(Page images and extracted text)
-------------------------

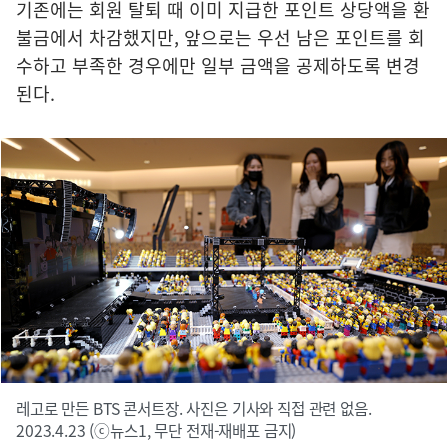
기존에는 회원 탈퇴 때 이미 지급한 포인트 상당액을 환
불금에서 차감했지만, 앞으로는 우선 남은 포인트를 회
수하고 부족한 경우에만 일부 금액을 공제하도록 변경
된다.
레고로 만든 BTS 콘서트장. 사진은 기사와 직접 관련 없음.
2023.4.23 (ⓒ뉴스1, 무단 전재-재배포 금지)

-------------------------

■ **Exercise requirements**
Write down exactly the line with "불금에서 차감했지만, 앞으로는 우선 남은 포인트를 회", then each line after it through the end of the data.

■ **Response to the exercise**
불금에서 차감했지만, 앞으로는 우선 남은 포인트를 회
수하고 부족한 경우에만 일부 금액을 공제하도록 변경
된다.
레고로 만든 BTS 콘서트장. 사진은 기사와 직접 관련 없음.
2023.4.23 (ⓒ뉴스1, 무단 전재-재배포 금지)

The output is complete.